We can view the substructure from each bit as follows. From this we can see that while bit 69 is the same in both molecules (rotation does not matter here) bit 13 is different.

# Show what structure is tied to this fingerprint:
mfp2_svg = Draw.DrawMorganBit(gleevec, 69, bi, useSVG=True)
mfp2_svg

svg

mfp2_svg = Draw.DrawMorganBit(gleevec, 13, bi, useSVG=True)
mfp2_svg

svg

bi = {}
fp = AllChem.GetMorganFingerprintAsBitVect(benzene, radius=2, bitInfo=bi,nBits=bits)
bi
{13: ((2, 2), (3, 2), (1, 2), (0, 2), (5, 2), (4, 2)),
 69: ((0, 0), (1, 0), (2, 0), (3, 0), (4, 0), (5, 0)),
 84: ((1, 1), (2, 1), (3, 1), (4, 1), (0, 1), (5, 1))}
mfp2_svg = Draw.DrawMorganBit(benzene, bitId=69, bitInfo=bi, useSVG=True)
mfp2_svg

svg

mfp2_svg = Draw.DrawMorganBit(benzene, bitId=13, bitInfo=bi, useSVG=True)
mfp2_svg

svg

These fingerprints can then be used as a molecular representation to perform common data science tasks. For example, we can calculate the similarity of two molecules here. Later in the project we will demonstrate how to utilize these representations to train and evaluate models for a variety of drug discovery related datasets.

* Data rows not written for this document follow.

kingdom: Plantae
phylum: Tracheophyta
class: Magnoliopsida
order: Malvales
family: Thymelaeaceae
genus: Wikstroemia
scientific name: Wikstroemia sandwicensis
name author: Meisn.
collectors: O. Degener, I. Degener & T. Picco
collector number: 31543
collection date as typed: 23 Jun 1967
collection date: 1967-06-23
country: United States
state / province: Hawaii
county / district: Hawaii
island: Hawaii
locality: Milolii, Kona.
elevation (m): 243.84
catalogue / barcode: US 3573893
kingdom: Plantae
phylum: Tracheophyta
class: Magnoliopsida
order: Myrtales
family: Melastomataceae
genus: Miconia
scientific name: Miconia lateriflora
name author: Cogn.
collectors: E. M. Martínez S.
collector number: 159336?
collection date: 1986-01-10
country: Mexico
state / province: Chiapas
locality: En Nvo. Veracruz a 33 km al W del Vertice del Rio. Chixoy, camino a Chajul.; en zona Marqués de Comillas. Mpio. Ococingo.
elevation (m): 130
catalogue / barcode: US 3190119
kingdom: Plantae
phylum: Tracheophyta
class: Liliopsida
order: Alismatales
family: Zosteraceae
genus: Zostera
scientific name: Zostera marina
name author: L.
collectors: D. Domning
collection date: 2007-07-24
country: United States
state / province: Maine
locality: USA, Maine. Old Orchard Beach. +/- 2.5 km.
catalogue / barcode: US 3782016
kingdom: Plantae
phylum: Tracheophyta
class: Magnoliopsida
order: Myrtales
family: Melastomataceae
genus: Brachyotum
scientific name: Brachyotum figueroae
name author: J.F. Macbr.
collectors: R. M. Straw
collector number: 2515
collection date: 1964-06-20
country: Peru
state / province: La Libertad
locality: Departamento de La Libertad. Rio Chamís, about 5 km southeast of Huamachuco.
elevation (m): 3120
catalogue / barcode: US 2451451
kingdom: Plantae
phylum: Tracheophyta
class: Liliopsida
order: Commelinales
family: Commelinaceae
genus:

# For example we can compare the similarity between two vectors:
from rdkit import DataStructs
benzene_fp=AllChem.GetMorganFingerprintAsBitVect(benzene, radius=2, bitInfo=bi,nBits=bits)
gleevec_fp=AllChem.GetMorganFingerprintAsBitVect(gleevec, radius=2, bitInfo=bi,nBits=bits)
print(DataStructs.TanimotoSimilarity(benzene_fp,gleevec_fp))

0.06
# compare two molecules that are more similar:
pyridine=Chem.MolFromSmiles('c1ncccc1')
pyridine_fp=AllChem.GetMorganFingerprintAsBitVect(pyridine, radius=2, nBits=bits)
pyridine.SetProp('name','pyridine')
benzene.SetProp('name','benzene')
gleevec.SetProp('name','Gleevec')

sim_pyr= DataStructs.TanimotoSimilarity(pyridine_fp,benzene_fp)
sim_ben=DataStructs.TanimotoSimilarity(benzene_fp,benzene_fp)
sim_gleevec=DataStructs.TanimotoSimilarity(benzene_fp,gleevec_fp)
print([sim_pyr,sim_ben,sim_gleevec])
pyridine.SetDoubleProp('sim_benzene',sim_pyr)
benzene.SetDoubleProp('sim_benzene',sim_ben)
gleevec.SetDoubleProp('sim_benzene',sim_gleevec)

Draw.MolsToGridImage([benzene,pyridine,gleevec],molsPerRow=3,subImgSize=(400,400),legends=[f'Name: {x.GetProp("name")} \n Similarity: {round(float(x.GetProp("sim_benzene")),2)}' for x in [benzene,pyridine,gleevec]])

[0.3333333333333333, 1.0, 0.06]

png

DataStructs.TanimotoSimilarity(pyridine_fp,benzene_fp) # these are much more similar
0.3333333333333333

There are a multitude of other tasks that can be done on the chemical structures, however we hope that this brief introduction will help give background to better understand our project.